Police were questioning a Kurdish suspect arrested Monday in Izmir, Turkey, because he is believed to have been sent to detonate another in a series of bombs aimed at wrecking the vital tourist industry. A manhunt was on for two other Kurds suspected of planting the bomb that exploded in Antalya, a popular resort city, killing three people and wounding more than 20 others. In all, starting Sunday, five bombs went off, injuring another 27 people. A hard-line militant group, the Kurdistan Freedom Falcons, claimed responsi- bility for some of the attacks.

High-level delegations from the UN-backed transitional government of Somalia and the rival Union of Islamic Courts (UIC) were preparing in Khartoum, Sudan, for a second round of negotiations aimed at easing the tensions between them. The talks are expected to open as soon as Wednesday and would be the first face-to-face contact between the two since June 22. At that time, they agreed to recognize each other. But their deal soon fell apart, with the government alleging that the UIC had broken a promise not to expand its grip on the country and the latter claiming that neighboring Ethiopia had sent hundreds of troops to defend the powerless administration of Prime Minister Ali Mohamed Gedi. Ethiopia denies doing so.

More violence punctuated the funeral for a tribal chief killed last weekend by Pakistani soldiers in volatile Balochistan Province. At the service for Nawab Akbar Bugti, which was attended by more than 10,000 people in Quetta, grenades were thrown at police and, later, banks, restaurants, and at least one other business – courier company – were set on fire. The provincial government responded by ordering a 60-day ban on carrying guns and other "lethal weapons." Four days of rioting have resulted in at least five deaths, dozens of injuries, and hundreds of arrests.

Safe-passage routes for rebels of the Lord's Resistance Army were to be announced by Ugandan defense officials Tuesday night as the next step in the peace deal agreed to by the two sides last weekend. For the time being, the rebels are not expected to venture from their hideouts for the sanctuary of two camps set up for them in neighboring Sudan. But that move is seen as inevitable, since they're cut off from their source of support and are ringed by states obligated to arrest them in the name of the International Criminal Court. Uganda's Army has been ordered not to engage the rebels in combat except in self-defense or to protect civilian noncombatants.

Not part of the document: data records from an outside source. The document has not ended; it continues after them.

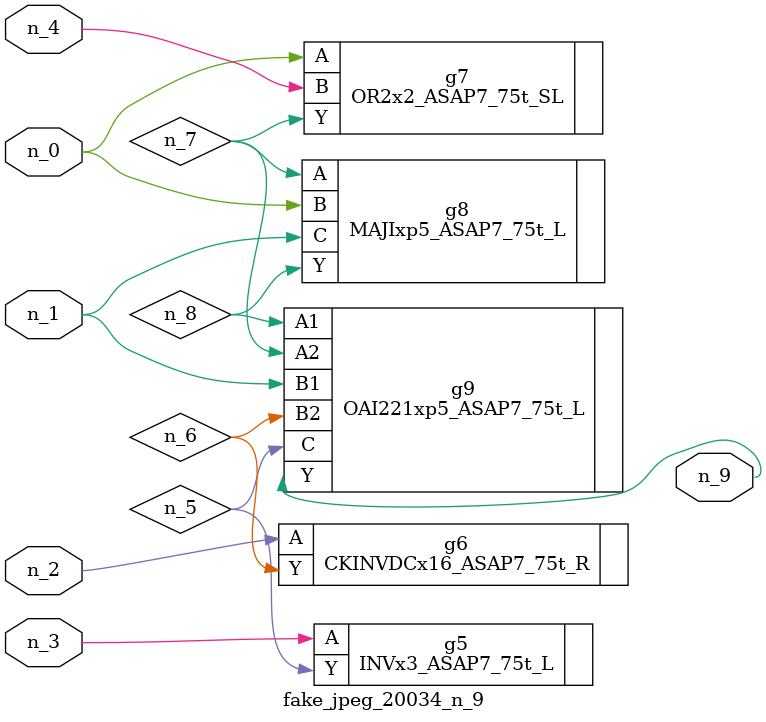
<source format=v>
module fake_jpeg_20034_n_9 (n_3, n_2, n_1, n_0, n_4, n_9);

input n_3;
input n_2;
input n_1;
input n_0;
input n_4;

output n_9;

wire n_8;
wire n_6;
wire n_5;
wire n_7;

INVx3_ASAP7_75t_L g5 ( 
.A(n_3),
.Y(n_5)
);

CKINVDCx16_ASAP7_75t_R g6 ( 
.A(n_2),
.Y(n_6)
);

OR2x2_ASAP7_75t_SL g7 ( 
.A(n_0),
.B(n_4),
.Y(n_7)
);

MAJIxp5_ASAP7_75t_L g8 ( 
.A(n_7),
.B(n_0),
.C(n_1),
.Y(n_8)
);

OAI221xp5_ASAP7_75t_L g9 ( 
.A1(n_8),
.A2(n_7),
.B1(n_1),
.B2(n_6),
.C(n_5),
.Y(n_9)
);


endmodule
</source>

Weather permitting, two Japanese commercial fishermen arrested at sea Aug. 16 for allegedly poaching in Russian territorial waters are to be handed back Wednesday morning, reports said. But the captain of their boat will remain in Russian custody and be put on trial. A fourth member of his crew was shot to death by a Russian coastal patrol off the disputed Kurile Islands, worsening relations between the governments in Tokyo and Moscow.